Cuestionar las representaciones indígenas conduce inevitablemente a la imagen fotosensible, es decir a aquellos registros de la realidad visual que son la fotografía y el cine. Aparecidos durante la segunda mitad del siglo XIX, estas tecnologías acompañaron la historia de la modernidad industrial a lo largo de sus expediciones científicas, viajes azarosos, y demás empresas coloniales. En Colombia, las cámaras cargadas por antropólogos, científicos, misioneros y viajeros, entre otras clases de exploradores van a definir los contornos indelebles de un imaginario del otro, de la diferencia y de lo lejano, es decir de la distancia.
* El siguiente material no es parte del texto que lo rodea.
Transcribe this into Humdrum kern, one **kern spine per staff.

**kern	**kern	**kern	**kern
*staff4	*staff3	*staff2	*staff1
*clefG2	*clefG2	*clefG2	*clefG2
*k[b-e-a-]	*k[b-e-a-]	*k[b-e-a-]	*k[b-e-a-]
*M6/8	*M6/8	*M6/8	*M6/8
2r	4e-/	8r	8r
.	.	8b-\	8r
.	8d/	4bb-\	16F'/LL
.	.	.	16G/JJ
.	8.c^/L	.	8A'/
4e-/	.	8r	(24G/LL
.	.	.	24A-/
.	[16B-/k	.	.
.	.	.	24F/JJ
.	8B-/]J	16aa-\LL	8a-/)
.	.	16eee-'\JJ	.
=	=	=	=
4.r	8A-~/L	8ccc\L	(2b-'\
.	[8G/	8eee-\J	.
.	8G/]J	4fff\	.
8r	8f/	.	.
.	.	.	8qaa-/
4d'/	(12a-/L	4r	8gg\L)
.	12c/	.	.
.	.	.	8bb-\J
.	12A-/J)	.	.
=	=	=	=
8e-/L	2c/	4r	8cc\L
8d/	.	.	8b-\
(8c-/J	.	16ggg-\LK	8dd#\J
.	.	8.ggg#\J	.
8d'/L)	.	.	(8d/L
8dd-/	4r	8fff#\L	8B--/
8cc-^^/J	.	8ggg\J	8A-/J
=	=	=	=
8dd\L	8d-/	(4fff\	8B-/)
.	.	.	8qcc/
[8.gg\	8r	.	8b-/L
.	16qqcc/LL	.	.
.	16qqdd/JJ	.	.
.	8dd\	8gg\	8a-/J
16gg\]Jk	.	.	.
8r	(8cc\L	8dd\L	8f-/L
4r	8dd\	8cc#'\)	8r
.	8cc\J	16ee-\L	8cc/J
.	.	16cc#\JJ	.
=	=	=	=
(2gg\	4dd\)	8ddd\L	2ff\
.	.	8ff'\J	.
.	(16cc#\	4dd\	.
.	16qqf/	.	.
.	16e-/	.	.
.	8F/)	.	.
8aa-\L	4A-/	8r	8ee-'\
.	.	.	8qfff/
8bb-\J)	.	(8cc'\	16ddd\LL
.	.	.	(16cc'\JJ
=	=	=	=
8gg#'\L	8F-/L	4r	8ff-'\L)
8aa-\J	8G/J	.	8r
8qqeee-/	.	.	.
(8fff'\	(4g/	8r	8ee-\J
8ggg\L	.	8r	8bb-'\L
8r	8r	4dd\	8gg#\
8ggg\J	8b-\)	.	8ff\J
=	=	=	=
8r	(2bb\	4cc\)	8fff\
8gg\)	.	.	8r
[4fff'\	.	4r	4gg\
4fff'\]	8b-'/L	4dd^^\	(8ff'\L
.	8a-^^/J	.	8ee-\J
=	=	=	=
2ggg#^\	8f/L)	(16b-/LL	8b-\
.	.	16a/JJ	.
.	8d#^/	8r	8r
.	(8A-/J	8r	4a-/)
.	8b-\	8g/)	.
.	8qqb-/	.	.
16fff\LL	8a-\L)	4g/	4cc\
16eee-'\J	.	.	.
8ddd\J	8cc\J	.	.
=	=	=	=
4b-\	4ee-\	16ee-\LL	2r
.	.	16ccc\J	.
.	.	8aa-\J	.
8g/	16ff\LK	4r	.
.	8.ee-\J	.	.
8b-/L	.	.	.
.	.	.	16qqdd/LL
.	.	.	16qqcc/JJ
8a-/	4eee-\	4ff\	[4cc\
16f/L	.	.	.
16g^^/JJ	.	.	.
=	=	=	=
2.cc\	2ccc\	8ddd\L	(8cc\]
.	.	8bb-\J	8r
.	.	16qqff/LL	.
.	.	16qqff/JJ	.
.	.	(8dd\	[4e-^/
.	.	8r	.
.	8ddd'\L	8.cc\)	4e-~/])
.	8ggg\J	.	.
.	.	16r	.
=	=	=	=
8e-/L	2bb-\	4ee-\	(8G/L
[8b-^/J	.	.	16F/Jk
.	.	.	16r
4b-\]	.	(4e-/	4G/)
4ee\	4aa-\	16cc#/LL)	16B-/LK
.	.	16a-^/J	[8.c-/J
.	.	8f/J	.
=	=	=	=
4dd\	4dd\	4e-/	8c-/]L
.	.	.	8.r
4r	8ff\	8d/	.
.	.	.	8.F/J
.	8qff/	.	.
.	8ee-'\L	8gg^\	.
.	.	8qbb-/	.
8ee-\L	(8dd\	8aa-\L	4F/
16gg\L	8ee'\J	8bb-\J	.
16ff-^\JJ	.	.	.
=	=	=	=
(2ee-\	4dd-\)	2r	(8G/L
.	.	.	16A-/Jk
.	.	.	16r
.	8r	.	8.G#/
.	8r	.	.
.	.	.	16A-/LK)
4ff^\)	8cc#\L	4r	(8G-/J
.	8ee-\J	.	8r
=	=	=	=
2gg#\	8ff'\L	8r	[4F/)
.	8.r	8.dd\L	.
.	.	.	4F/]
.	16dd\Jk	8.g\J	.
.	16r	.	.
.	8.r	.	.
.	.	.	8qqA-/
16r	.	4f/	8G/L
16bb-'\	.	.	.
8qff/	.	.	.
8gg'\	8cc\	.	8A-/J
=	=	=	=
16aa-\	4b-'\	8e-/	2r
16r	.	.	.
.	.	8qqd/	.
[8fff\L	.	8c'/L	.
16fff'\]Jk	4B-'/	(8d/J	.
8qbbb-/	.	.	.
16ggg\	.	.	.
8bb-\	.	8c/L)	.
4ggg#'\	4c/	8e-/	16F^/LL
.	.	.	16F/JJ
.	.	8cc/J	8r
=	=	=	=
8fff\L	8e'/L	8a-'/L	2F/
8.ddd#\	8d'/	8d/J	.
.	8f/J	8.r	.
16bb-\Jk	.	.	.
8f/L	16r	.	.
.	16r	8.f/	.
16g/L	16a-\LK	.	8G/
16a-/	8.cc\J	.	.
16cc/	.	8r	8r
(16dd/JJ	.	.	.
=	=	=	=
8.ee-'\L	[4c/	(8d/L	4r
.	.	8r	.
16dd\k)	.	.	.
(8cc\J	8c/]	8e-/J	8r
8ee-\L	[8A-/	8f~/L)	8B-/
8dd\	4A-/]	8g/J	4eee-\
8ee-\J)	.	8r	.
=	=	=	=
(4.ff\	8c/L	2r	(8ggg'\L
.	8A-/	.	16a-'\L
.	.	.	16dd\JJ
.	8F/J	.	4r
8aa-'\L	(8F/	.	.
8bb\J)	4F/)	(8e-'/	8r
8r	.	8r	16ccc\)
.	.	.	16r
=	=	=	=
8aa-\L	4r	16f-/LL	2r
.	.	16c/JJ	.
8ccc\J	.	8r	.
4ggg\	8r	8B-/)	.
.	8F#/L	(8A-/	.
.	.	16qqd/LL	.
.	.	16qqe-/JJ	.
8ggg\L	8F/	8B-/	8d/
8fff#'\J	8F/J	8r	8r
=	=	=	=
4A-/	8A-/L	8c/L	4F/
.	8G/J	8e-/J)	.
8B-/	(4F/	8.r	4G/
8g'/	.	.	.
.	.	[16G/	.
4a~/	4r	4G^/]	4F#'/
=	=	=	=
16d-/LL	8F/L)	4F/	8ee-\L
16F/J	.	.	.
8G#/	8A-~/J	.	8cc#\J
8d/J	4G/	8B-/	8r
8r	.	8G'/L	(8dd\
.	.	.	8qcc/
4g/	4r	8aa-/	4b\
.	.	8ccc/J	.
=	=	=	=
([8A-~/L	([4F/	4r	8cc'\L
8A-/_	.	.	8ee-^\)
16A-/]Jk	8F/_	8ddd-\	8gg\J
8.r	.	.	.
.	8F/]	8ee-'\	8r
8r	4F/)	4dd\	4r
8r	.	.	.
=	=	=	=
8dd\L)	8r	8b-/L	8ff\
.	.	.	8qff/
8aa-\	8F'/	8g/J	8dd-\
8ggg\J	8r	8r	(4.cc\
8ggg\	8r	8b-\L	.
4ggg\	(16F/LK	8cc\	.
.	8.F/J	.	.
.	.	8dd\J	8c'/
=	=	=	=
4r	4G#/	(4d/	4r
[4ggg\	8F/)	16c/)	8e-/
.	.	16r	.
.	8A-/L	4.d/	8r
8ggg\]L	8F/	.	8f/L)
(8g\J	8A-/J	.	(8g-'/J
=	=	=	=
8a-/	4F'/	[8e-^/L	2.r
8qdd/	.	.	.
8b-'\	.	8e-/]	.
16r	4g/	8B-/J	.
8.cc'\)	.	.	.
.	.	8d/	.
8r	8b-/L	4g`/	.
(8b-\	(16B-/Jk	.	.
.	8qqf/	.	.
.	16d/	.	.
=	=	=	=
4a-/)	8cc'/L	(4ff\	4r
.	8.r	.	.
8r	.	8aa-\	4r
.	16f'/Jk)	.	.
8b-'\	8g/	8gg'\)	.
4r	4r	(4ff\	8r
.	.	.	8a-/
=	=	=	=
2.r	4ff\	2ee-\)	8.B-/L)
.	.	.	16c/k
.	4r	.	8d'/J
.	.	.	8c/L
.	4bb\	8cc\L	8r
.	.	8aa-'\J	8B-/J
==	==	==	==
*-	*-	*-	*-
La selección de las imágenes en su mayoría fotográficas no brinda aquí un panorama completo de los fotógrafos que registraron la vida de los pueblos nativos en el territorio nacional. Propician al contrario un fragmento de esta iconografía, articulado alrededor de bloques temáticos que conforman una amplia trama combinatoria de imágenes. Retrato individual o grupal, tecnologías de la violencia y del ocio (el arco y la hamaca, por ejemplo), hallazgo y estatización de los vestigios, construcción de tipos configuran algunas coordenadas de una genealogía de la representación de los cuerpos y de las culturas indígenas en Colombia.